With the exception of the very act of pedaling the bike, very little of what goes into winning is actually done during the race. The winner simply uses this time to solidify an outcome that has been months in the making. Of course it takes training to develop the endurance to win a race against the clock, but this post is about more than pointing out that the person that trains the hardest is most likely to win. It goes beyond training: the winner is often the person that is the best prepared, and training is only one facet of preparedness. Time trials are won on the morning of, the days before, and the weeks and months leading up to the event.
Hours Before: Fueling and Priming
The hours on the morning of, leading up to the race, are arguably the most important. Even with meticulous preparation in the months before an important time trial, the race can be lost simply by not paying attention to the details on the morning of the race. The two aspects that have the biggest impact on race performance are breakfast and warmup. For race-day breakfast, I like to eat at least 3 hours before the race, and the meal always consists of something I know my body will not reject: I train on oatmeal, so I eat the same boring oatmeal before the race. Learn what works for you during training and don’t take chances on race day. The three-hour window between eating and racing gives your body time to convert the food into a usable fuel; namely, glycogen.
Now that the engine is fueled, it’s time to get everything up to operating temperature.
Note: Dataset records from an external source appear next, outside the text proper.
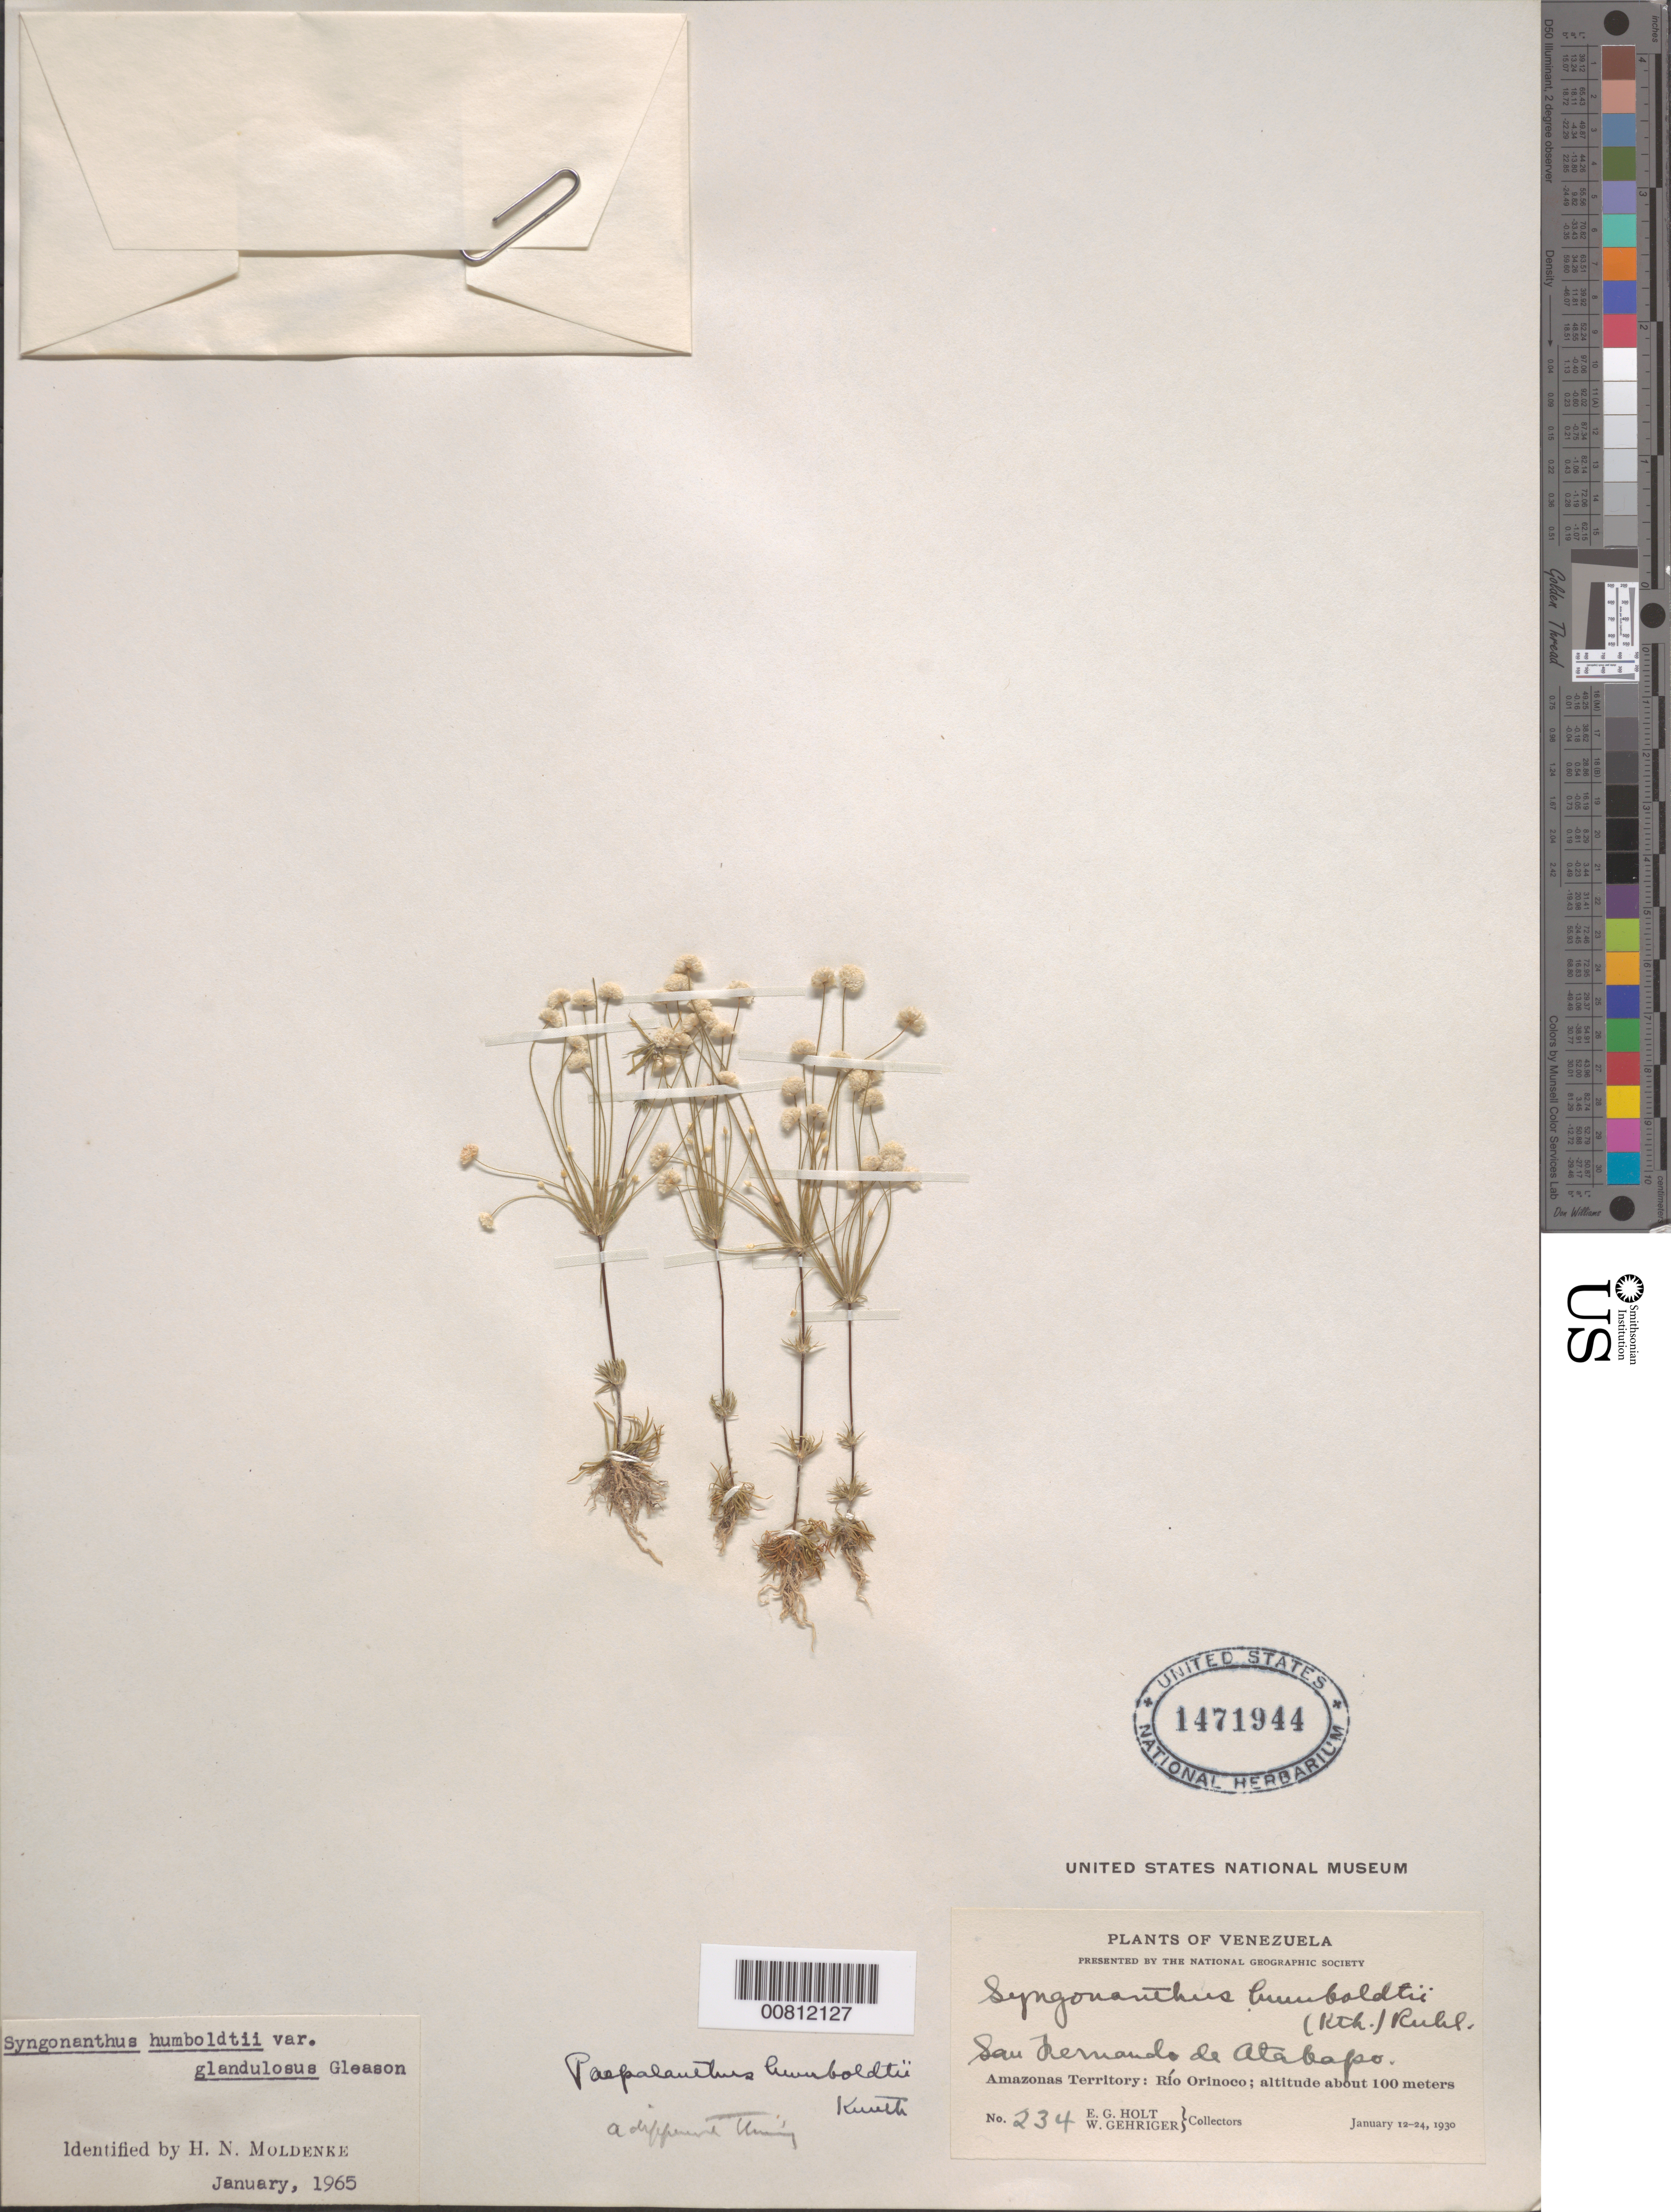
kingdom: Plantae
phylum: Tracheophyta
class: Liliopsida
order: Poales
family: Eriocaulaceae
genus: Syngonanthus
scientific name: Syngonanthus humboldtii var. glandulosus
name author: Gleason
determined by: Moldenke, H. N.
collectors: E. Holt & W. Gehriger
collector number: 234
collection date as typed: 12-Jan-30 to 24-Jan-30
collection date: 1930-01-12/1930-01-24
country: Venezuela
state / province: Amazonas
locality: Río Orinoco, San Fernando de Atabapo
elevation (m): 100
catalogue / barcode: US 1471944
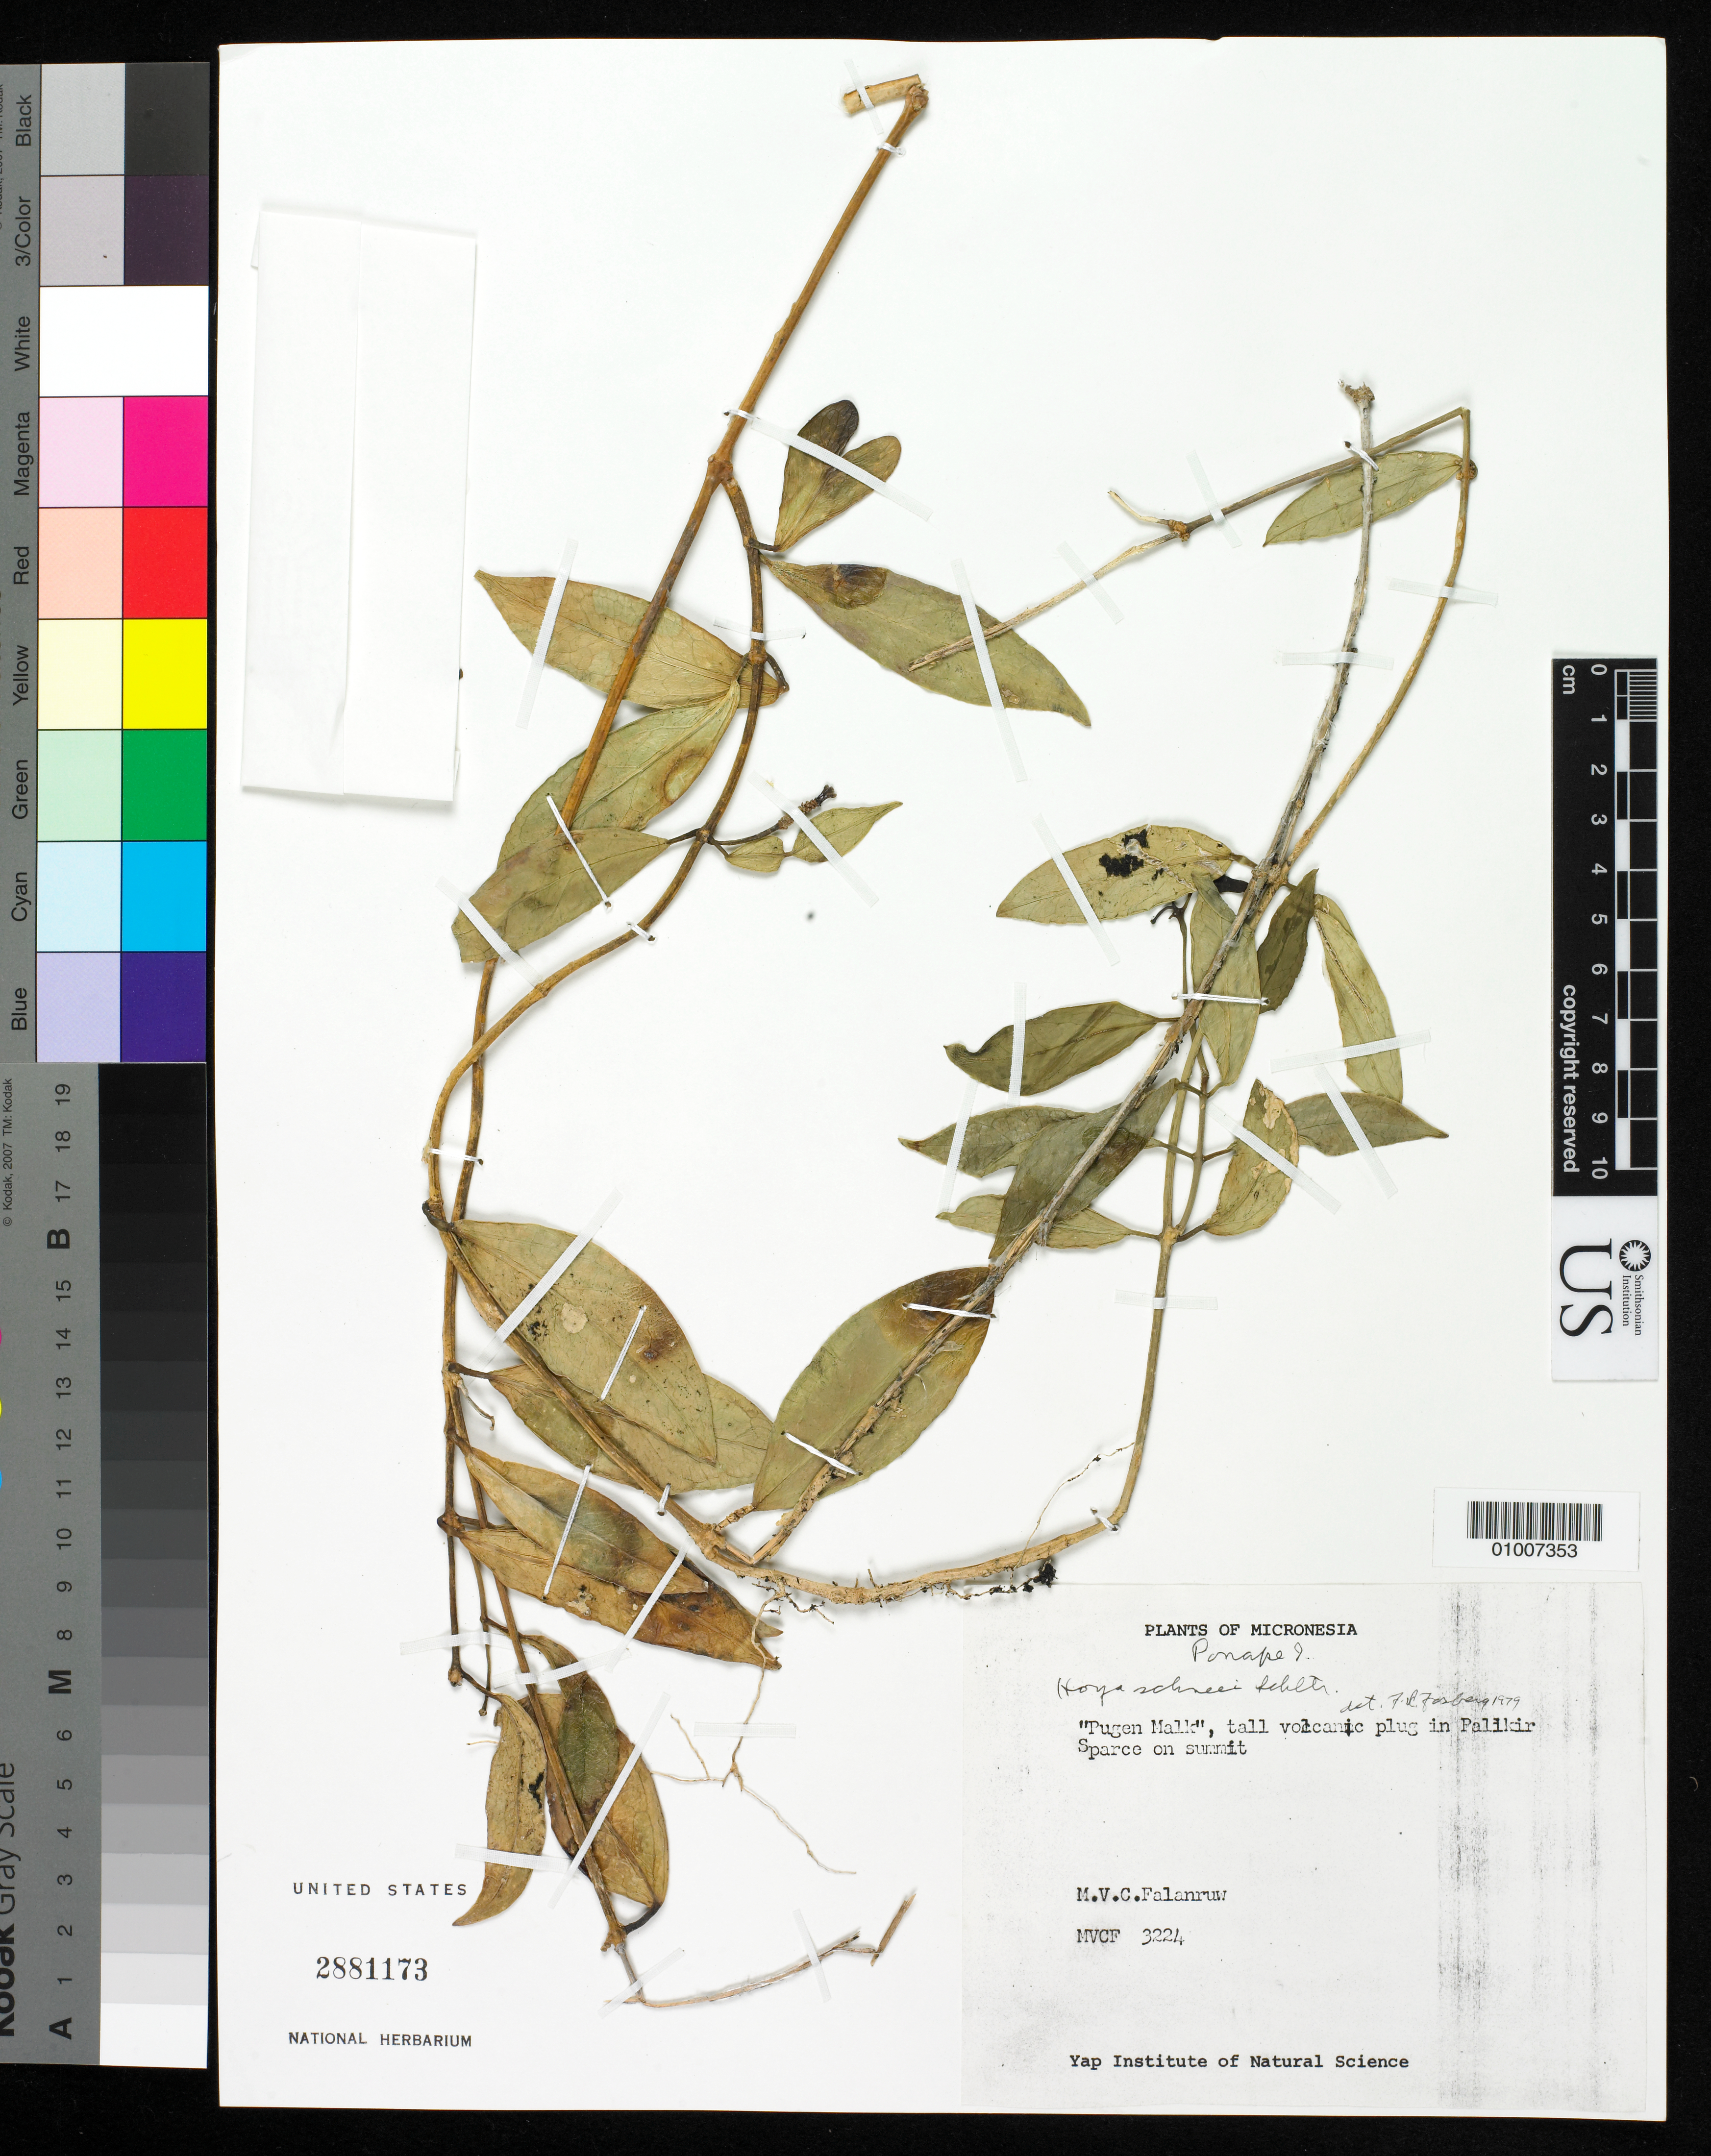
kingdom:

In a time trial, every second needs to be used putting out a race-winning effort, so metabolic systems need to be ready to light a fire as soon as the official says it’s time to go. It is imperative to get in a proper, structured warm-up before the race, and I see no alternative to a trainer for this purpose. Planning to ride around on unfamiliar roads surrounding a TT venue is the perfect recipe for just cruising around. A proper warm-up will get the legs up to race effort (or even above) over the course of an hour. The warm-up should suck, it should make you sweat and then it should allow some time to recover before the real effort starts. Ideally, you should unhook from the trainer, throw in your TT helmet, suck down a drink and then roll to the start line a couple of minutes before your listed start time. (On that note: make sure to synchronize your clock with the official start clock, then set an alarm. Missing your start time is embarrassing.)
Days Before: Scouting
Preparedness isn’t just physical. To do well in a time trial a cyclist needs to salvage every possible second and studying a course is critical to identifying opportunities to steal time from opponents. Aspects of the course falls into three categories: terrain, technical aspects and weather. The terrain is going to dictate pacing more than anything else; hilly parcours require slightly different pacing strategies than pancake flat ones. Pre-riding a course is the best way to experience the terrain and make minor adjustments to a pre-planned pacing strategy. More important than experiencing the extremes in the terrain, pre-riding the course lets you mentally map out the technical aspects. Experienced time trialists takes the time to learn which turns can be taken in the tuck at speed, and which ones require the braking and control of the bullhorns. Maintaining speed through corners will conserve energy by eliminating the necessity of re-accelerating to race pace, ultimately saving a lot of time over the course of a 40k.
While terrain and turns are physical absolutes of the course, weather is more of a wild-card and can’t necessarily be scouted in advance. With this in mind, the orientation and landscaping of the course provide critical information on how to read the weather forecast on the day of the race. While pre-riding, think about what the normal weather conditions are, as well as what they could be.
Weeks Before: Training
Of course winning is going to take a lot of training; this is the no-brainer. Training is what cyclists spend most of his or her time doing, but in order to maximize the benefits of training for a particular race, efforts should be specifically chosen to emulate the efforts that occur in that race. In the case of a time trial, training should focus on increasing threshold power, and the closer to race-day, the more race-like intervals should become. As the race approaches, total daily training load should gradually increase to mirror the work-load that is going to be undertaken at the race and a greater proportion of a time trialist’s work load should shift from the road bike to the time trial bike. In this way, nothing is new on race day: the suffering is the same and the position on the bike is the same.
Because the goal is to let training mimic racing as much as possible during the preceding months, an experienced time trialist incorporates as much racing into his or her training plan as possible. Mistakes are going to happen, and it is easier to write-off a pacing or equipment problem as a learning opportunity during a local TT than it is to throw away months of preparation when a similar mistake is made at an “A” priority race halfway across the country.
Months Before: Setup
With months to go, before the average racer even thinks about deciding to race on that fateful weekend, the winner is spending time getting his or her time trial bike set up properly. Depending on the race, this could just be new cables and a few tweaks to position, or it could mean a complete overhaul to ensure that rider and bike comply with UCI regulations. This step needs to get done well in advance of the race to give plenty of time to adapt to the new setup and work the kinks out during training.
Setup isn’t only about making sure your gear is ready for the race, you also need to make sure you are ready psychologically. There is a simple mental task that must be accomplished well in advance of the race; a goal needs to be set. You need to decide to pour everything you have into the race and commit to yourself, your teammates, your coach and your sponsors that you are going to do everything possible to achieve the singular purpose of winning that bike race. Without a goal, it is too easy to quit the first time the going truly gets hard. Without motivation and desire, preparation is impossible.